オートクレーブ滅菌とは、高温高圧の水蒸気を利用して微生物を死滅させる方法です。一般的には121℃程度の飽和水蒸気を用いて、15〜20分程度処理します。

水蒸気は乾いた熱よりも熱を伝えやすいため、短時間で高い滅菌効果を得ることができます。そのため、現在の研究施設や医療現場では非常によく利用されています。

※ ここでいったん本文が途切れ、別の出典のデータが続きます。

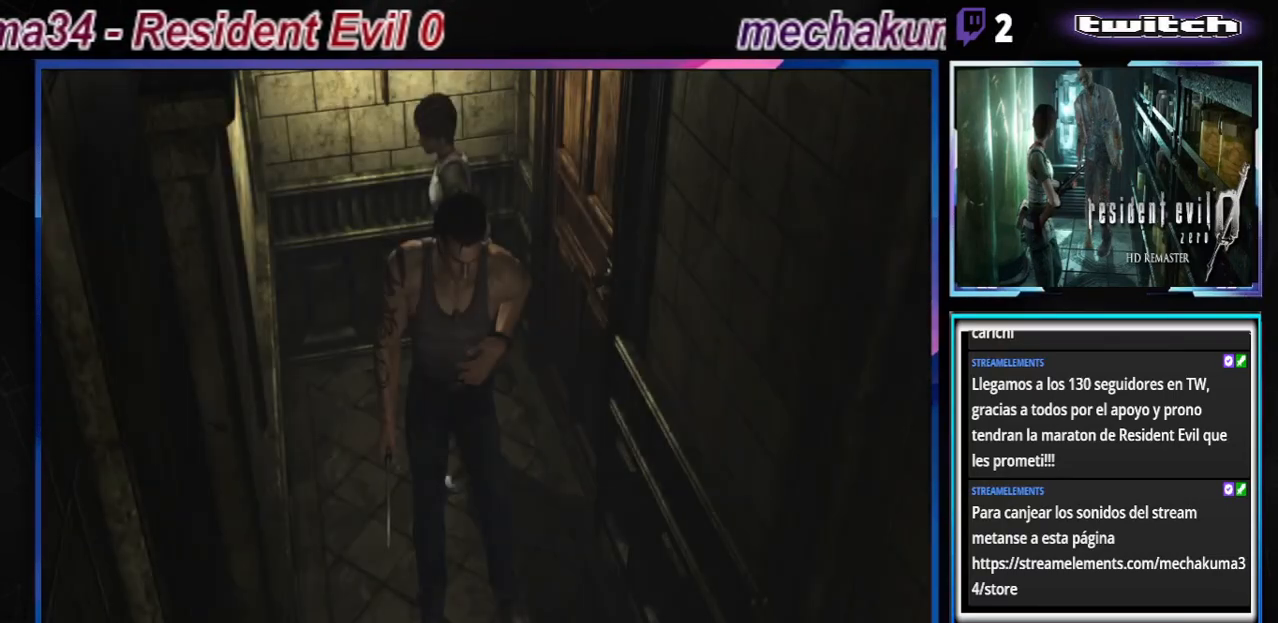
Gameplay with a controller (Xbox layout); each line is a JSON object with the inputs held at the frame after it. "events" lists button and stick changes between this image and that frame as [ms after this image, input, new state], when the widget could be followed in between. Not read: L3 R3 right_stick.
{"buttons": ["B"], "left_stick": "up", "events": [[367, "B", "down"], [367, "left_stick", "up"]]}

ただし、水分や高温に弱い素材には使用できません。紙製品や一部のプラスチック器具などは、オートクレーブによって変形する可能性があります。

オートクレーブ滅菌に適している実験器具の具体例

オートクレーブ滅菌に適した代表的な実験器具には、以下のようなものがあります。

器具 使用される理由
培地入り試験管 水分を含む培地を安全に滅菌できるため
液体培地 内部まで蒸気熱が伝わりやすいため
耐熱プラスチック製チューブ オートクレーブ対応品であれば使用可能
ガラス製ビーカー 高温水蒸気に耐えられるため
培養用フラスコ 微生物培養前の無菌化に利用されるため

例えば、微生物の培養実験で使用する液体培地や寒天培地は、内部に存在する微生物を除去する必要があるため、オートクレーブ滅菌が一般的です。

また、実験で使用した廃棄物を処理する際にも、感染性微生物を不活化する目的でオートクレーブが利用されます。

乾熱滅菌とオートクレーブ滅菌の使い分け

乾熱滅菌とオートクレーブ滅菌は、どちらが優れているというものではなく、対象となる器具や素材によって使い分けます。

例えば、ガラスシャーレや金属器具のように乾燥状態を保ちたいものは乾熱滅菌が向いています。一方で、培地や液体を含む試料、耐熱性のあるプラスチック器具などはオートクレーブ滅菌が適しています。

滅菌方法を間違えると、器具が破損したり、十分な滅菌効果が得られなかったりするため、器具の材質やメーカーの指定を確認することが重要です。

まとめ|器具の材質と用途に合わせて滅菌方法を選ぶ

乾熱滅菌は、ガラス器具や金属器具など、乾燥した高温環境に耐えられるものに適した方法です。

一方、オートクレーブ滅菌は、水蒸気と高圧を利用するため、培地や液体試料、耐熱性のある器具の滅菌に向いています。

実験器具を安全かつ正しく使用するためには、器具の材質や目的を考えて、乾熱滅菌とオートクレーブ滅菌を適切に使い分けることが大切です。